(Data items)
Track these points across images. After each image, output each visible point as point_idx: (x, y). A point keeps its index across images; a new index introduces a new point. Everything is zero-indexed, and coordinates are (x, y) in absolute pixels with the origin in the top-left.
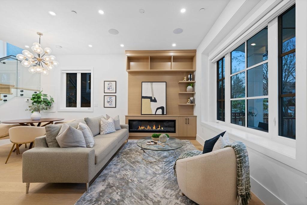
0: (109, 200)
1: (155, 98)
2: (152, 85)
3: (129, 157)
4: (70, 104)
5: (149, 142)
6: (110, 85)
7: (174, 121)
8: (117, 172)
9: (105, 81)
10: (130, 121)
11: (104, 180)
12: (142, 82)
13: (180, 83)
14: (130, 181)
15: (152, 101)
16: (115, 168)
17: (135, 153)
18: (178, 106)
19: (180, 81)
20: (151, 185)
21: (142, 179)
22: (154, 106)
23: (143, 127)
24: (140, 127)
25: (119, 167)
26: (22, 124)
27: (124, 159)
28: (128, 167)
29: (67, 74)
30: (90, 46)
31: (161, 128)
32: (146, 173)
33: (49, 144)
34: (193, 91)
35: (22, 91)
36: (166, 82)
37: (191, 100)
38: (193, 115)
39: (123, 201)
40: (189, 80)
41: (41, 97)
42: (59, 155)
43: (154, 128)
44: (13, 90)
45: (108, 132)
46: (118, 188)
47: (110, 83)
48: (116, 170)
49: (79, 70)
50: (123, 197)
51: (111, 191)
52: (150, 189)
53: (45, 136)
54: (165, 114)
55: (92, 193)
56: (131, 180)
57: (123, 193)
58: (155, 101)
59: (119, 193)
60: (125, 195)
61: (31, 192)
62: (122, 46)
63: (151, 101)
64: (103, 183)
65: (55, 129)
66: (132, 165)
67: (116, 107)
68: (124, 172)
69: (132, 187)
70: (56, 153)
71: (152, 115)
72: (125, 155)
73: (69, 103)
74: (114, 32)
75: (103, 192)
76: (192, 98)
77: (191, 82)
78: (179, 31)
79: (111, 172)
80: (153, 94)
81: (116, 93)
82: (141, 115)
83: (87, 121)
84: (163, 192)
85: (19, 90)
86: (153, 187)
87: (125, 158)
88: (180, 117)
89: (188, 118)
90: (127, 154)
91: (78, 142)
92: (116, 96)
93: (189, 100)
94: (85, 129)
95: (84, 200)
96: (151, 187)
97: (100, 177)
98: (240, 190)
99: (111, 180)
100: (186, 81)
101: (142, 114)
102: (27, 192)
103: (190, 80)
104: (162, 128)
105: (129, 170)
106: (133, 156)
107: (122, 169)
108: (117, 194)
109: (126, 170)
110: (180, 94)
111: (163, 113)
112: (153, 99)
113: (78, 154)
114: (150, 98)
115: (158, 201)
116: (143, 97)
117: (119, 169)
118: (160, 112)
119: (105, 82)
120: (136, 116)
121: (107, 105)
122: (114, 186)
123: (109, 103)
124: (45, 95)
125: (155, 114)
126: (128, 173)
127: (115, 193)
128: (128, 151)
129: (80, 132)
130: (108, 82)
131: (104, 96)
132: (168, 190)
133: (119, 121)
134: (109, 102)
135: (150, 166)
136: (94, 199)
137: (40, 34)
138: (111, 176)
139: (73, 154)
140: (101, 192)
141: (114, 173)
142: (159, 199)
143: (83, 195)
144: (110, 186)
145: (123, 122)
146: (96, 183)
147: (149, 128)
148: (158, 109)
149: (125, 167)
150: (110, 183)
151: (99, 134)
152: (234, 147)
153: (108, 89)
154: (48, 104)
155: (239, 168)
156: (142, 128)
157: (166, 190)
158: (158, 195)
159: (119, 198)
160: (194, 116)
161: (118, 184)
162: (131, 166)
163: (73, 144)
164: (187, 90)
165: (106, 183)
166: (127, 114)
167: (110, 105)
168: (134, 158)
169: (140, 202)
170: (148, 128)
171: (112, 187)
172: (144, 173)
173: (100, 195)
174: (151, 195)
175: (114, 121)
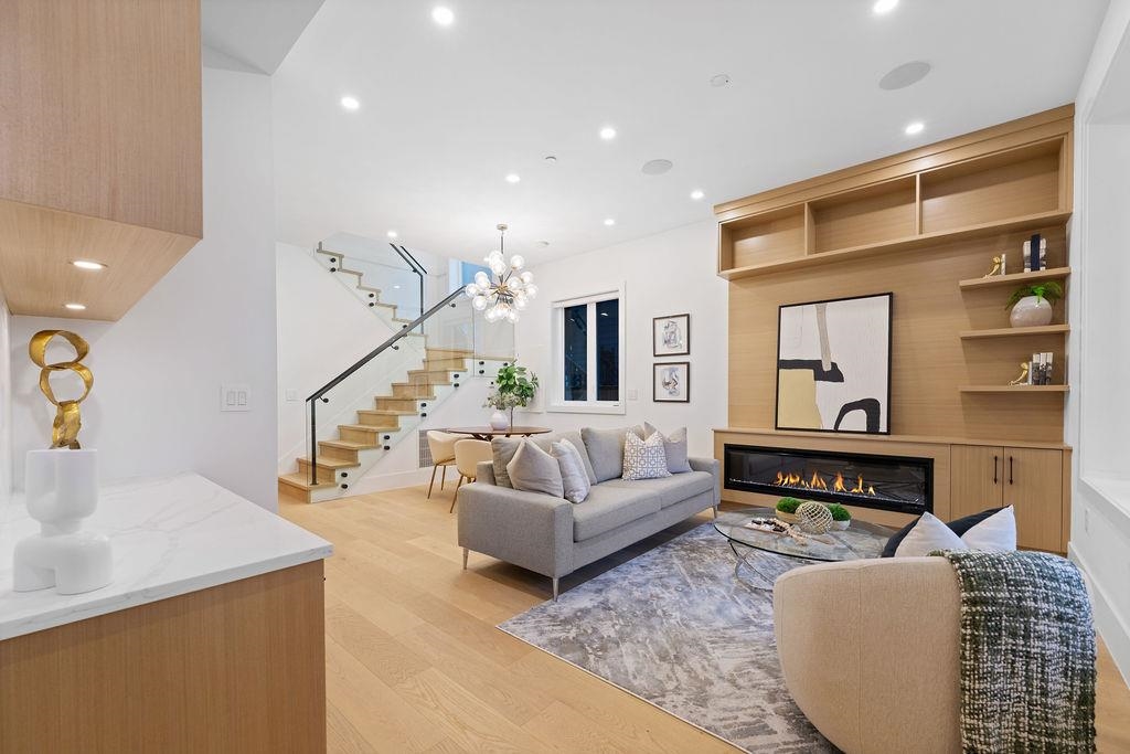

## How to complete this task
In the records above, find the line with "33: (49, 144)"; write out exactly that line and each one after it, stopping after the line with "118: (160, 112)".

## Answer section
33: (49, 144)
34: (193, 91)
35: (22, 91)
36: (166, 82)
37: (191, 100)
38: (193, 115)
39: (123, 201)
40: (189, 80)
41: (41, 97)
42: (59, 155)
43: (154, 128)
44: (13, 90)
45: (108, 132)
46: (118, 188)
47: (110, 83)
48: (116, 170)
49: (79, 70)
50: (123, 197)
51: (111, 191)
52: (150, 189)
53: (45, 136)
54: (165, 114)
55: (92, 193)
56: (131, 180)
57: (123, 193)
58: (155, 101)
59: (119, 193)
60: (125, 195)
61: (31, 192)
62: (122, 46)
63: (151, 101)
64: (103, 183)
65: (55, 129)
66: (132, 165)
67: (116, 107)
68: (124, 172)
69: (132, 187)
70: (56, 153)
71: (152, 115)
72: (125, 155)
73: (69, 103)
74: (114, 32)
75: (103, 192)
76: (192, 98)
77: (191, 82)
78: (179, 31)
79: (111, 172)
80: (153, 94)
81: (116, 93)
82: (141, 115)
83: (87, 121)
84: (163, 192)
85: (19, 90)
86: (153, 187)
87: (125, 158)
88: (180, 117)
89: (188, 118)
90: (127, 154)
91: (78, 142)
92: (116, 96)
93: (189, 100)
94: (85, 129)
95: (84, 200)
96: (151, 187)
97: (100, 177)
98: (240, 190)
99: (111, 180)
100: (186, 81)
101: (142, 114)
102: (27, 192)
103: (190, 80)
104: (162, 128)
105: (129, 170)
106: (133, 156)
107: (122, 169)
108: (117, 194)
109: (126, 170)
110: (180, 94)
111: (163, 113)
112: (153, 99)
113: (78, 154)
114: (150, 98)
115: (158, 201)
116: (143, 97)
117: (119, 169)
118: (160, 112)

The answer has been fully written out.